Economy only one factor in statehood
Maldonado reveals the fallacy of his ideology when he insists: “It was precisely the attempt to make the island economy compatible with statehood that ruined the economy in the first place. And it is precisely the ruined economy that makes the demand for statehood senseless.”
Just the reverse is true. It was the failure to make the economy compatible with statehood, and instead depending on tax shelters incompatible with statehood, that prevented the economy from developing, and growing until it achieved readiness for statehood as envisioned by the 1967 federal status project report.
The historic reality is that if Puerto Rico had put itself on a path to seek statehood in 1950, it would be a prosperous state paying its way in the union like other states admitted in the 20th century. New Mexico, Oklahoma, Arizona, Alaska and Hawaii all were economically challenged, some more than others, but statehood led to sustainable prosperity.

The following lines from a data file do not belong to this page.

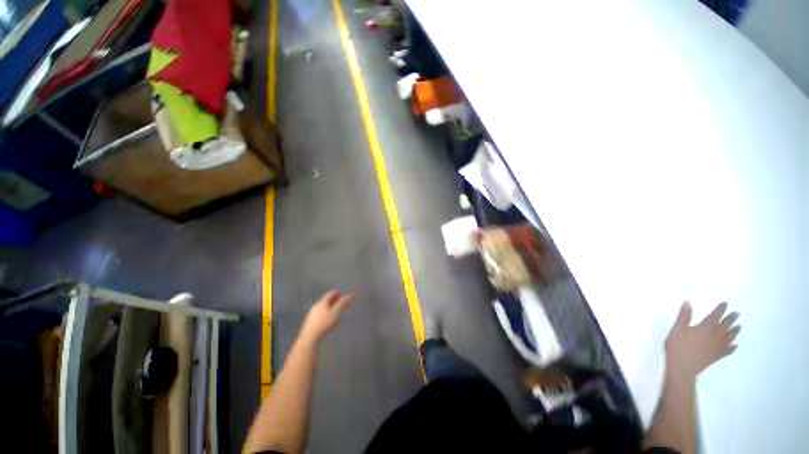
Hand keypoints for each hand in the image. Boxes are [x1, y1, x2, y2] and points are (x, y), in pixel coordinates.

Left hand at [299, 290, 355, 342]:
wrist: (309, 337)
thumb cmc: (325, 323)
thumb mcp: (336, 313)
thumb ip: (343, 304)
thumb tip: (351, 295)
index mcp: (322, 303)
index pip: (330, 294)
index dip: (336, 293)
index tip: (340, 293)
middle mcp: (316, 306)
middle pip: (325, 300)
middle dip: (332, 300)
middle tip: (338, 300)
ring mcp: (311, 314)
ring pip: (321, 307)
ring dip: (328, 307)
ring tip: (334, 309)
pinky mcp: (309, 322)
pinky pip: (319, 314)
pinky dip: (324, 313)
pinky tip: (326, 319)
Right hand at [665, 302, 740, 378]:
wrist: (682, 367)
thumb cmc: (678, 346)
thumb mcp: (677, 329)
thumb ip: (684, 316)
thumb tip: (688, 303)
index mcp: (705, 328)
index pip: (715, 316)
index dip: (720, 309)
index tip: (725, 304)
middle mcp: (715, 336)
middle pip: (725, 326)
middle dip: (731, 319)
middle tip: (737, 313)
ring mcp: (717, 347)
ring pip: (729, 338)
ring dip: (734, 332)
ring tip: (739, 327)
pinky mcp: (716, 356)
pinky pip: (727, 351)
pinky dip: (732, 348)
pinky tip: (734, 346)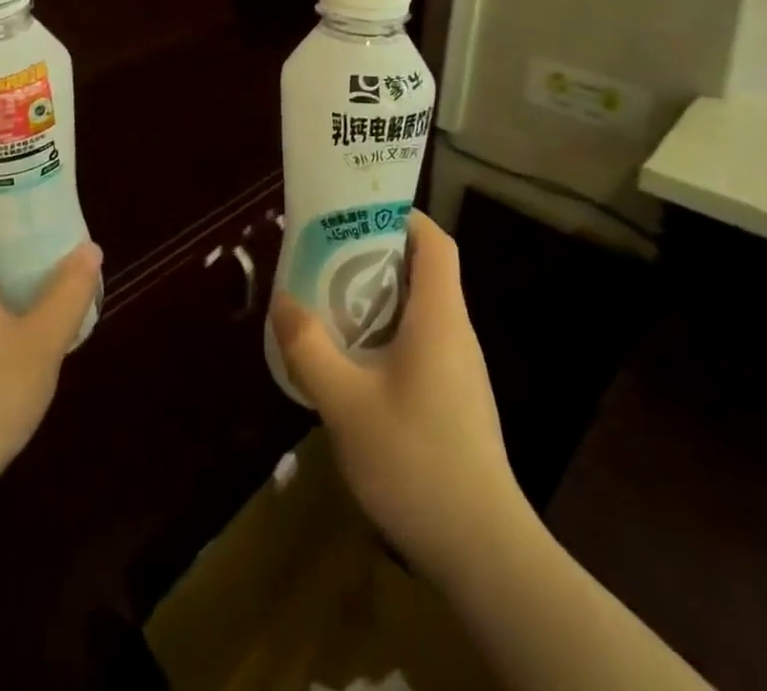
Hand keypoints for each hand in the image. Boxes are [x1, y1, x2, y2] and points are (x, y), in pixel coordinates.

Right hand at [270, 210, 524, 582]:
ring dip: (379, 299)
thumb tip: (282, 301)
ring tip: (331, 305)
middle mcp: (457, 333)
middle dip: (376, 256)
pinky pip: (423, 344)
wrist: (484, 551)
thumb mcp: (345, 403)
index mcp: (439, 317)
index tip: (358, 214)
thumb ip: (309, 348)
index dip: (401, 217)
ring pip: (421, 311)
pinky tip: (355, 365)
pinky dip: (388, 335)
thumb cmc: (416, 460)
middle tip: (327, 259)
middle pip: (425, 271)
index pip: (435, 242)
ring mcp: (461, 370)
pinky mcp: (457, 400)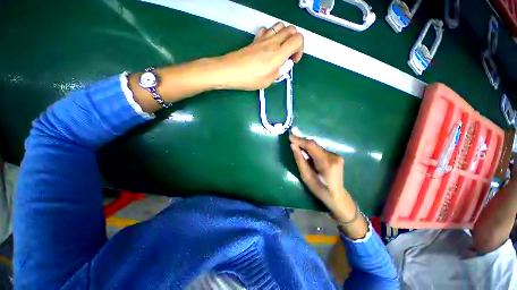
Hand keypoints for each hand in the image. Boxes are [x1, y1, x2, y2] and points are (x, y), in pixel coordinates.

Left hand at [216, 22, 303, 89]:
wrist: (231, 71)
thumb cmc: (249, 79)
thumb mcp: (268, 81)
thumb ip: (279, 72)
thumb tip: (285, 66)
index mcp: (278, 54)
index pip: (298, 39)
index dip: (300, 49)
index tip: (293, 60)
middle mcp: (273, 42)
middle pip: (291, 30)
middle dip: (294, 41)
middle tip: (288, 54)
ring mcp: (263, 39)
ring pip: (280, 26)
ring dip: (284, 35)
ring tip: (280, 48)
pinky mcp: (255, 39)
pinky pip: (267, 29)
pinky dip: (271, 34)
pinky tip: (268, 45)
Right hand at [289, 134, 357, 222]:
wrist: (337, 195)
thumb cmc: (319, 189)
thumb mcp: (306, 176)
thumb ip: (299, 159)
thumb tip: (293, 145)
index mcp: (326, 163)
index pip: (311, 146)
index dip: (299, 140)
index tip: (289, 136)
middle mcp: (333, 156)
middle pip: (314, 144)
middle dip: (302, 141)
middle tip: (291, 139)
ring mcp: (336, 155)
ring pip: (317, 146)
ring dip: (306, 145)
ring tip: (296, 144)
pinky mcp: (336, 155)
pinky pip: (320, 149)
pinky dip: (311, 149)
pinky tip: (305, 151)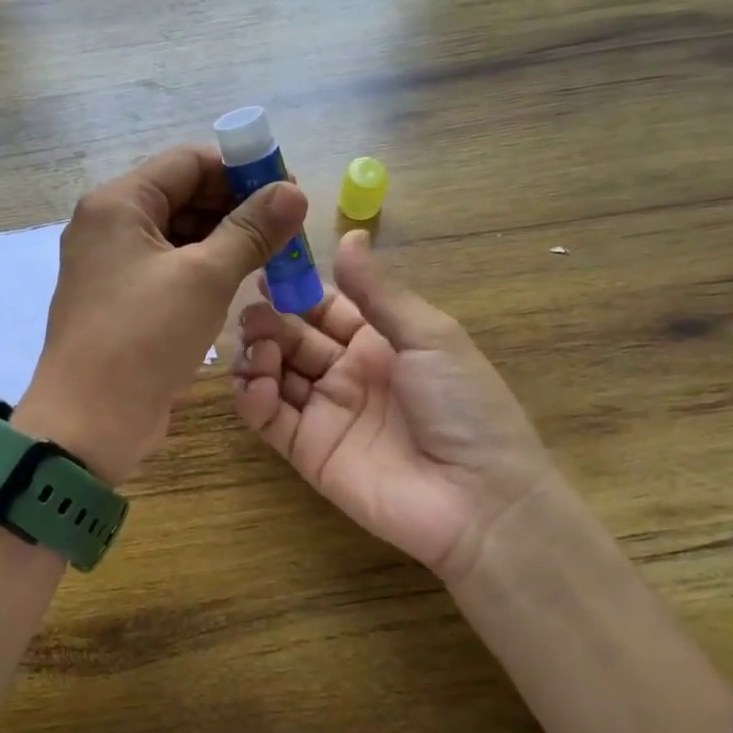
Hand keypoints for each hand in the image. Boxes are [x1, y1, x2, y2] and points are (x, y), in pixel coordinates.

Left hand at [17, 144, 308, 484]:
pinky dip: (205, 268)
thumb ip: (251, 230)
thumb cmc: (143, 338)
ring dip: (225, 239)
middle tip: (289, 227)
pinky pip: (169, 267)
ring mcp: (112, 263)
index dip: (241, 170)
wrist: (87, 421)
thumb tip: (293, 192)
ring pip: (179, 233)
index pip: (188, 162)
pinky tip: (241, 279)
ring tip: (275, 254)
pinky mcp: (122, 298)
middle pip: (183, 194)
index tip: (287, 191)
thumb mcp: (204, 278)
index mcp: (118, 203)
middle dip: (237, 207)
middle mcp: (109, 224)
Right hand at [232, 228, 567, 586]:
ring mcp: (325, 413)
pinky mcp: (306, 450)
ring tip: (257, 347)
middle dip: (269, 321)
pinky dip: (254, 399)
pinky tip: (257, 384)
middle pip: (293, 338)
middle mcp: (346, 373)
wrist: (481, 499)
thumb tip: (352, 233)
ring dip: (258, 355)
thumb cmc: (463, 406)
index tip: (264, 270)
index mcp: (378, 342)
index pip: (324, 308)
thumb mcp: (429, 337)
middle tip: (252, 314)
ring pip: (275, 374)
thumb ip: (379, 292)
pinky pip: (269, 419)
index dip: (295, 290)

Under the “commonwealth” regime Puerto Rico began to converge with the poor territories that were in turn converging with the poorest state based on the prospects for sustainable growth. It was adoption of the “commonwealth” regime of federal subsidization and tax shelters that led to developmental arrest. That left Puerto Rico stranded at a level higher than other territories but lower than territories that became states.

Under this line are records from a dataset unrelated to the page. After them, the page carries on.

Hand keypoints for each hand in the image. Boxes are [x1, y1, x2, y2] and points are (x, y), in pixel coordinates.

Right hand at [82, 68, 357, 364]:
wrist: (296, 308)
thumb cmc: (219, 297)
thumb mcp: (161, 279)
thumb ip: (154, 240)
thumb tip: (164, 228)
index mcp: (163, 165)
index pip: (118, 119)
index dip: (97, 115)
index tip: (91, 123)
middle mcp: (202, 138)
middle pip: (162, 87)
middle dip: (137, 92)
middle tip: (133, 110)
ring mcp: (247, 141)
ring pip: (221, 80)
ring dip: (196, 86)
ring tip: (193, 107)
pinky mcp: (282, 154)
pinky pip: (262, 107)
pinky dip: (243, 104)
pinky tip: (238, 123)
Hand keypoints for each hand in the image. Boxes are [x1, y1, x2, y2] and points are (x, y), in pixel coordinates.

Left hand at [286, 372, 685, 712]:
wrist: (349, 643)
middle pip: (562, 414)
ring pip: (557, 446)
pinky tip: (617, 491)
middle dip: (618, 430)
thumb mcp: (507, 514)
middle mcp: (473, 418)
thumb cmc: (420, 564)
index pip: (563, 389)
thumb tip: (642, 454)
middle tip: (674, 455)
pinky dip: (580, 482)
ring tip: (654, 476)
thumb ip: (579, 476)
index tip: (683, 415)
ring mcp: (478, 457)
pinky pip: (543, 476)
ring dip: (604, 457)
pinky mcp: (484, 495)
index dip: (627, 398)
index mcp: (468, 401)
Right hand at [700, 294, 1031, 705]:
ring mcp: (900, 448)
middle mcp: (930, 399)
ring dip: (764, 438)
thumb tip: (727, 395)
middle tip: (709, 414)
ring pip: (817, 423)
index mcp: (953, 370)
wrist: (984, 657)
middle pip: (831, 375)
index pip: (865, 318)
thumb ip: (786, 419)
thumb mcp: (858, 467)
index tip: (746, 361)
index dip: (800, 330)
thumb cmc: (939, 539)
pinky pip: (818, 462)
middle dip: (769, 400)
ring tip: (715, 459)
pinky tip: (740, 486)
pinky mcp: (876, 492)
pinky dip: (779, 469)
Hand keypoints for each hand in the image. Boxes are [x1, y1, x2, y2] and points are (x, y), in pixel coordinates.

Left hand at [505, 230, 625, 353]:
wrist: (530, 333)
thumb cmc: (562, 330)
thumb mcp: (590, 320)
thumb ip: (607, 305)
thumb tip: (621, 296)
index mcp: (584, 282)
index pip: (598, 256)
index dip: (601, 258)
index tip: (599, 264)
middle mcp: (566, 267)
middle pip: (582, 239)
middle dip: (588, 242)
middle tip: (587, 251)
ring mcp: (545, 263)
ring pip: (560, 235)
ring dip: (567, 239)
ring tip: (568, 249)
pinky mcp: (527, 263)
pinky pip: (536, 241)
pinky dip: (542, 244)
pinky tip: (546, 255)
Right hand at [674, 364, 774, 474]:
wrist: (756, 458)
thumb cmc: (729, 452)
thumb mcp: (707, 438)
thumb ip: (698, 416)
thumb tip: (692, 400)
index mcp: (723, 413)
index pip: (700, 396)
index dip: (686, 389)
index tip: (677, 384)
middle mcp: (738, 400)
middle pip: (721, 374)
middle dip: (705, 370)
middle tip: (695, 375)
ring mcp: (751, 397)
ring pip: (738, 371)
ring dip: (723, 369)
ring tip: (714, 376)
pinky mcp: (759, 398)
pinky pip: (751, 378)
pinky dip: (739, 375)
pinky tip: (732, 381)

Maldonado’s historical ignorance
Finally, Maldonado claims Washington is in a national crisis mentality caused by Trump’s craziness. He mocks and ridicules the elected leaders of Puerto Rico for adopting a Tennessee Plan strategy, sending a delegation to Congress, and demanding Puerto Rico be admitted as a state.

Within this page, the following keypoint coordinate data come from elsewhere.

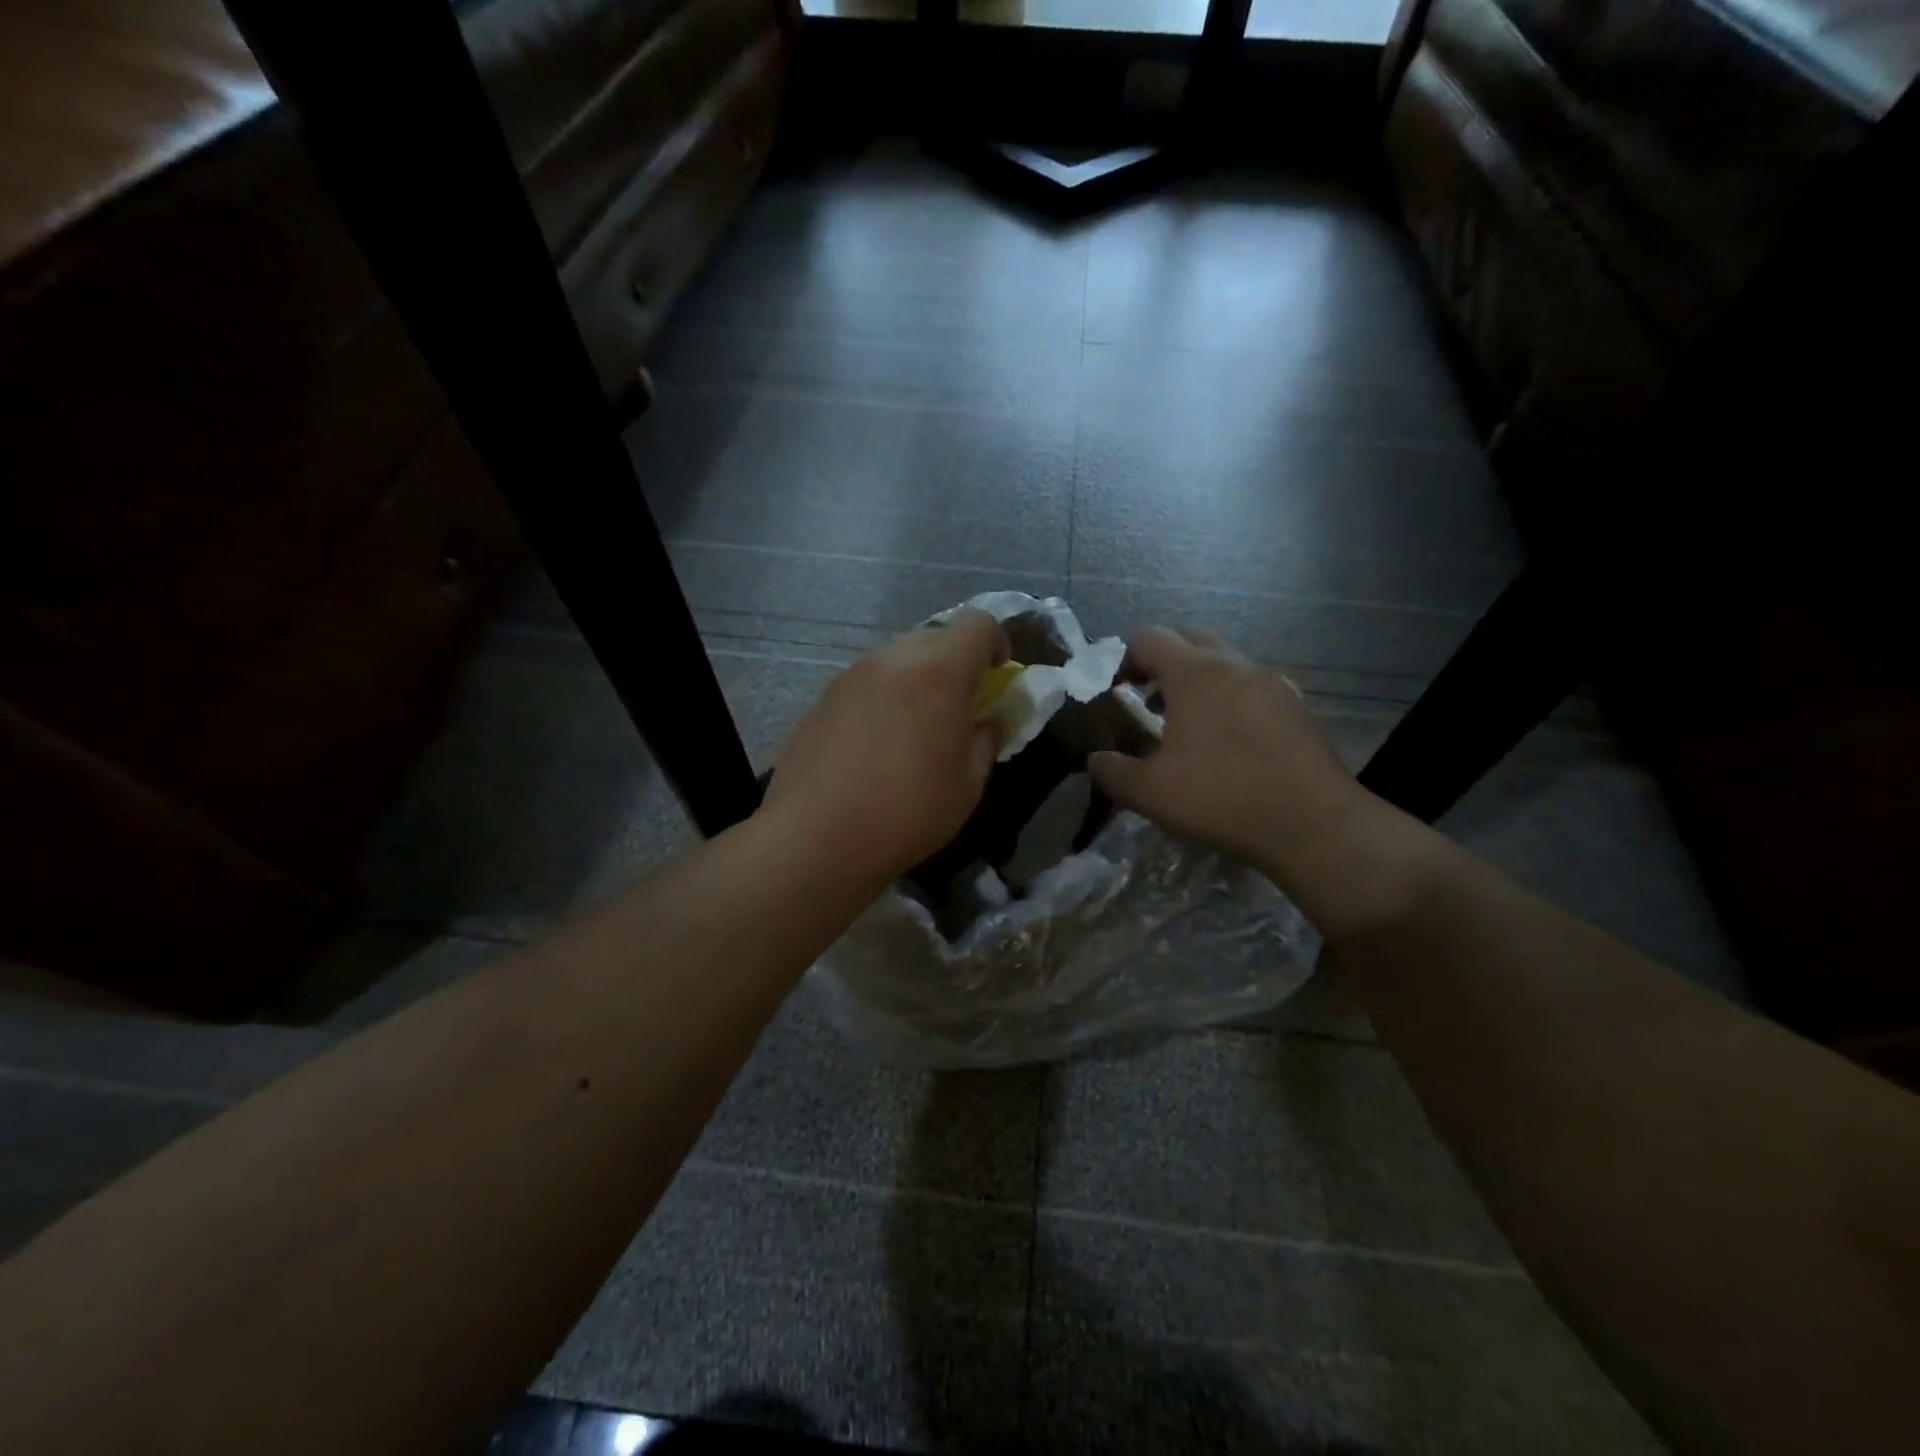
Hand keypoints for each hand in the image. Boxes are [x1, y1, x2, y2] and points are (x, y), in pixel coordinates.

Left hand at [759, 609, 1007, 888]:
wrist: (816, 837)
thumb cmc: (907, 812)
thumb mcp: (968, 784)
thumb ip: (985, 740)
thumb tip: (986, 721)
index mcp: (939, 670)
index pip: (978, 623)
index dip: (997, 644)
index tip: (997, 678)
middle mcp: (893, 658)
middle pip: (936, 636)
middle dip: (957, 662)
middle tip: (958, 707)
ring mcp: (852, 674)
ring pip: (898, 657)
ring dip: (918, 679)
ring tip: (915, 728)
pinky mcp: (824, 697)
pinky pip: (868, 681)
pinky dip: (885, 696)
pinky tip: (877, 743)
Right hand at [1088, 627, 1371, 890]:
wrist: (1313, 824)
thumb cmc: (1222, 798)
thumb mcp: (1150, 793)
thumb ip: (1112, 772)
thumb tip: (1096, 760)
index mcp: (1195, 674)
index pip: (1149, 637)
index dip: (1125, 658)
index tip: (1117, 692)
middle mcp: (1235, 665)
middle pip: (1190, 639)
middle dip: (1163, 661)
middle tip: (1149, 700)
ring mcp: (1272, 683)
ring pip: (1226, 662)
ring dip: (1199, 680)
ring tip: (1188, 725)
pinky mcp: (1297, 707)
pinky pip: (1253, 687)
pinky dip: (1232, 699)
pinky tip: (1230, 742)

He insists there is too much controversy and chaos for Puerto Rico to do what California did in 1850. But California became a state even though the debate on whether new states would be free or slave was pushing the nation to the brink of Civil War. In less than 12 months California went from a predominantly Spanish speaking federal reservation under military occupation to admission as a state.
We next are told by Maldonado with sneering sarcasm that there is too much confusion and conflict in Washington to consider statehood for Puerto Rico. Yet, six years after the Louisiana Purchase, in the midst of a war with Great Britain in which the White House would be burned to the ground, economically backward and non-English speaking Louisiana was admitted to the Union.
The historic truth is that few territories were admitted as states because everything was going well, politically or economically. The 1967 federal status project was wrong about statehood becoming possible based on an economic or social success story.
The truth is that most territories became states when the only thing in the eyes of Congress worse than admission would be to deny it any longer. By that standard, 65 years of failed federal policy perpetuating the fallacy of “dependent autonomy” has created conditions that make denial of future admission to statehood the only thing worse than the status quo.
Indeed, without a Congressional declaration that statehood will be offered to the U.S. citizens of Puerto Rico the territory is at high risk of becoming a depopulated tropical Bleak House. Without statehood Puerto Rico is likely to become a failed dependency denied democracy in perpetuity, with a index of human suffering comparable to third world countries trapped in a cycle of under development.